— Exercise —
Can you set down, exactly as they appear below, the lines from the opening of the material through the one bearing "- Personal flying pods.", minus the pictures?

— Data to use —

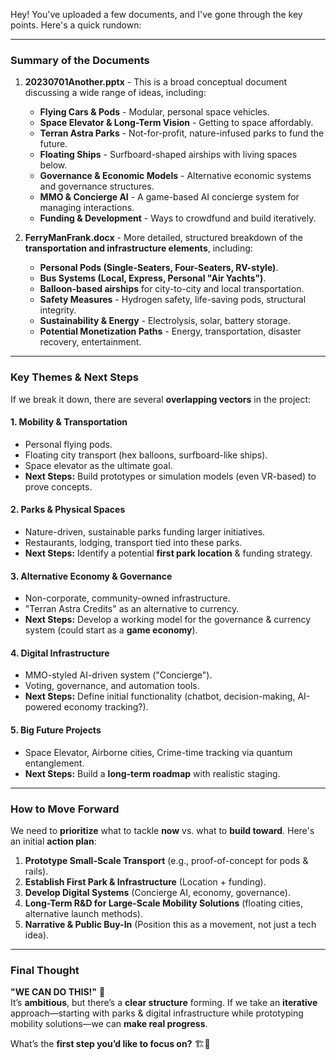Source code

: 
Hey! You've uploaded a few documents, and I've gone through the key points. Here's a quick rundown:

---

### **Summary of the Documents**
1. **20230701Another.pptx** - This is a broad conceptual document discussing a wide range of ideas, including:
   - **Flying Cars & Pods** - Modular, personal space vehicles.
   - **Space Elevator & Long-Term Vision** - Getting to space affordably.
   - **Terran Astra Parks** - Not-for-profit, nature-infused parks to fund the future.
   - **Floating Ships** - Surfboard-shaped airships with living spaces below.
   - **Governance & Economic Models** - Alternative economic systems and governance structures.
   - **MMO & Concierge AI** - A game-based AI concierge system for managing interactions.
   - **Funding & Development** - Ways to crowdfund and build iteratively.

2. **FerryManFrank.docx** - More detailed, structured breakdown of the **transportation and infrastructure elements**, including:
   - **Personal Pods (Single-Seaters, Four-Seaters, RV-style)**.
   - **Bus Systems (Local, Express, Personal "Air Yachts")**.
   - **Balloon-based airships** for city-to-city and local transportation.
   - **Safety Measures** - Hydrogen safety, life-saving pods, structural integrity.
   - **Sustainability & Energy** - Electrolysis, solar, battery storage.
   - **Potential Monetization Paths** - Energy, transportation, disaster recovery, entertainment.

---

### **Key Themes & Next Steps**
If we break it down, there are several **overlapping vectors** in the project:

#### **1. Mobility & Transportation**
   - Personal flying pods.
   - Floating city transport (hex balloons, surfboard-like ships).
   - Space elevator as the ultimate goal.
   - **Next Steps:** Build prototypes or simulation models (even VR-based) to prove concepts.

#### **2. Parks & Physical Spaces**
   - Nature-driven, sustainable parks funding larger initiatives.
   - Restaurants, lodging, transport tied into these parks.
   - **Next Steps:** Identify a potential **first park location** & funding strategy.

#### **3. Alternative Economy & Governance**
   - Non-corporate, community-owned infrastructure.
   - "Terran Astra Credits" as an alternative to currency.
   - **Next Steps:** Develop a working model for the governance & currency system (could start as a **game economy**).

#### **4. Digital Infrastructure**
   - MMO-styled AI-driven system ("Concierge").
   - Voting, governance, and automation tools.
   - **Next Steps:** Define initial functionality (chatbot, decision-making, AI-powered economy tracking?).

#### **5. Big Future Projects**
   - Space Elevator, Airborne cities, Crime-time tracking via quantum entanglement.
   - **Next Steps:** Build a **long-term roadmap** with realistic staging.

---

### **How to Move Forward**
We need to **prioritize** what to tackle **now** vs. what to **build toward**. Here's an initial **action plan**:

1. **Prototype Small-Scale Transport** (e.g., proof-of-concept for pods & rails).
2. **Establish First Park & Infrastructure** (Location + funding).
3. **Develop Digital Systems** (Concierge AI, economy, governance).
4. **Long-Term R&D for Large-Scale Mobility Solutions** (floating cities, alternative launch methods).
5. **Narrative & Public Buy-In** (Position this as a movement, not just a tech idea).

---

### **Final Thought**
**"WE CAN DO THIS!"** 🚀  
It’s **ambitious**, but there’s a **clear structure** forming. If we take an **iterative** approach—starting with parks & digital infrastructure while prototyping mobility solutions—we can **make real progress**.

What’s the **first step you’d like to focus on?** 🏗️🚀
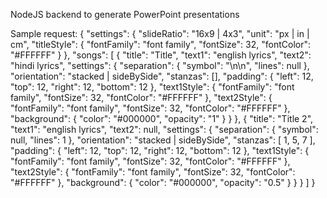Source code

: NodeJS backend to generate PowerPoint presentations

Sample request:
{
  "settings": {
    "slideRatio": "16x9 | 4x3",
    "unit": "px | in | cm",
    "titleStyle": {
      "fontFamily": "font family",
      "fontSize": 32,
      "fontColor": "#FFFFFF"
    }
  },
  "songs": [
    {
      "title": "Title",
      "text1": "english lyrics",
      "text2": "hindi lyrics",
      "settings": {
        "separation": {
          "symbol": "\n\n",
          "lines": null
        },
        "orientation": "stacked | sideBySide",
        "stanzas": [],
        "padding": {
          "left": 12,
          "top": 12,
          "right": 12,
          "bottom": 12
        },
        "text1Style": {
          "fontFamily": "font family",
          "fontSize": 32,
          "fontColor": "#FFFFFF"
        },
        "text2Style": {
          "fontFamily": "font family",
          "fontSize": 32,
          "fontColor": "#FFFFFF"
        },
        "background": {
          "color": "#000000",
          "opacity": "1"
        }
      }
    },
    {
      "title": "Title 2",
      "text1": "english lyrics",
      "text2": null,
      "settings": {
        "separation": {
          "symbol": null,
          "lines": 1
        },
        "orientation": "stacked | sideBySide",
        "stanzas": [ 1, 5, 7 ],
        "padding": {
          "left": 12,
          "top": 12,
          "right": 12,
          "bottom": 12
        },
        "text1Style": {
          "fontFamily": "font family",
          "fontSize": 32,
          "fontColor": "#FFFFFF"
        },
        "text2Style": {
          "fontFamily": "font family",
          "fontSize": 32,
          "fontColor": "#FFFFFF"
        },
        "background": {
          "color": "#000000",
          "opacity": "0.5"
        }
      }
    }
  ]
}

— Reply —
Source code

: 
Hey! You've uploaded a few documents, and I've gone through the key points. Here's a quick rundown:

---

### **Summary of the Documents**
1. **20230701Another.pptx** - This is a broad conceptual document discussing a wide range of ideas, including:
   - **Flying Cars & Pods** - Modular, personal space vehicles.
   - **Space Elevator & Long-Term Vision** - Getting to space affordably.
   - **Terran Astra Parks** - Not-for-profit, nature-infused parks to fund the future.
   - **Floating Ships** - Surfboard-shaped airships with living spaces below.
   - **Governance & Economic Models** - Alternative economic systems and governance structures.
   - **MMO & Concierge AI** - A game-based AI concierge system for managing interactions.
   - **Funding & Development** - Ways to crowdfund and build iteratively.

2. **FerryManFrank.docx** - More detailed, structured breakdown of the **transportation and infrastructure elements**, including:
   - **Personal Pods (Single-Seaters, Four-Seaters, RV-style)**.
   - **Bus Systems (Local, Express, Personal "Air Yachts")**.
   - **Balloon-based airships** for city-to-city and local transportation.
   - **Safety Measures** - Hydrogen safety, life-saving pods, structural integrity.
   - **Sustainability & Energy** - Electrolysis, solar, battery storage.
   - **Potential Monetization Paths** - Energy, transportation, disaster recovery, entertainment.

---

### **Key Themes & Next Steps**
If we break it down, there are several **overlapping vectors** in the project:

#### **1. Mobility & Transportation**
   - Personal flying pods.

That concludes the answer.